Data below:
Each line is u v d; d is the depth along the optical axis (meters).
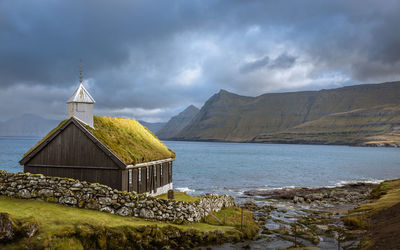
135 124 39.19
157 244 20.52
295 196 51.84
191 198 33.62
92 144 28.52
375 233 23.41
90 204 21.80
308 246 23.22
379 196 45.69
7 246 15.35
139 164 30.62
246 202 46.62
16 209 18.92
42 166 29.70
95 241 18.06
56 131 29.17
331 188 66.56
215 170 103.25
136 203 22.64
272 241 24.66
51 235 16.59
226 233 24.28
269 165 126.00
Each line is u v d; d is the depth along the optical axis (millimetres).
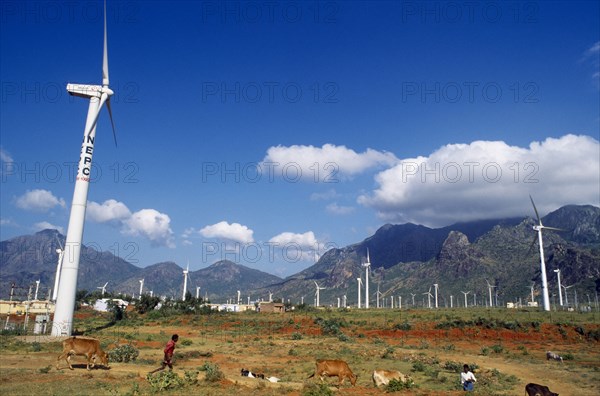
End of Data.
Set down the records again exactly as they appear, leaving each picture behind.

> Solution:
Each line is u v d; d is the depth along the optical axis (meters).
135 124 39.19
157 244 20.52
295 196 51.84
191 198 33.62
92 144 28.52
375 233 23.41
90 204 21.80
308 246 23.22
379 196 45.69
7 246 15.35
139 164 30.62
246 202 46.62
16 209 18.92
42 166 29.70
95 241 18.06
56 131 29.17
331 188 66.56
215 170 103.25
136 203 22.64
272 241 24.66
51 235 16.59
226 233 24.28
269 165 126.00
Each line is u v d; d is the depth along the optical axis (millimetres).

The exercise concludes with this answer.